Adjust Software Management settings in a policy

1. Go to Configure > Policies.
2. Select a policy, then scroll down to Software Management.
3. Check a box per OS for each event that you want updated by a Inventory & Vulnerability Scan.
4. Click Save.

Information collected during the asset scan is updated on the Endpoint Properties screen. Information scanned may include:

• Storage Devices: Connected storage, USB storage, and other devices.
• Memory Objects: Physical and virtual memory of the endpoints. 
• Startup Programs: Registry entries for installed startup programs on the endpoint.
• Installed Software: Software installed on the endpoint.
• Software Updates: Software updates that occurred on the endpoint.

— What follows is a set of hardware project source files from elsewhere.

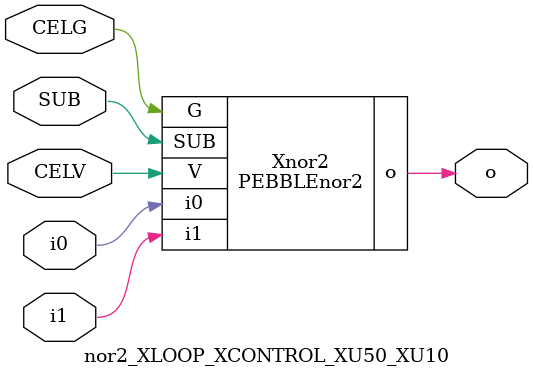
<source format=v>



module PEBBLEnor2 ( o, G, SUB, V, i0, i1 );

  input i0;
  input V;
  input i1;
  input G;
  output o;
  input SUB;
endmodule

//Celera Confidential Do Not Copy nor2_XLOOP_XCONTROL_XU50_XU10
//Celera Confidential Symbol Generator
//nor2
module nor2_XLOOP_XCONTROL_XU50_XU10 (CELV,CELG,i0,i1,o,SUB);
input CELV;
input CELG;
input i0;
input i1;
input SUB;
output o;

//Celera Confidential Do Not Copy nor2
PEBBLEnor2 Xnor2(
.V (CELV),
.i0 (i0),
.i1 (i1),
.o (o),
.SUB (SUB),
.G (CELG)
);
//,diesize,PEBBLEnor2

//Celera Confidential Do Not Copy Module End
//Celera Schematic Generator
endmodule

</source>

To view Endpoint Properties, go to Manage > Endpoints and click on an endpoint name. View more information on the endpoint by selecting the tabs at the top of the Endpoint Properties screen.

For more information on Endpoint Properties, see Manage endpoints in Nebula.

Notes

• If an endpoint is offline, scan results are stored locally on an endpoint until the system can connect back with Nebula.
• Nebula does not scan network or shared drives across endpoints.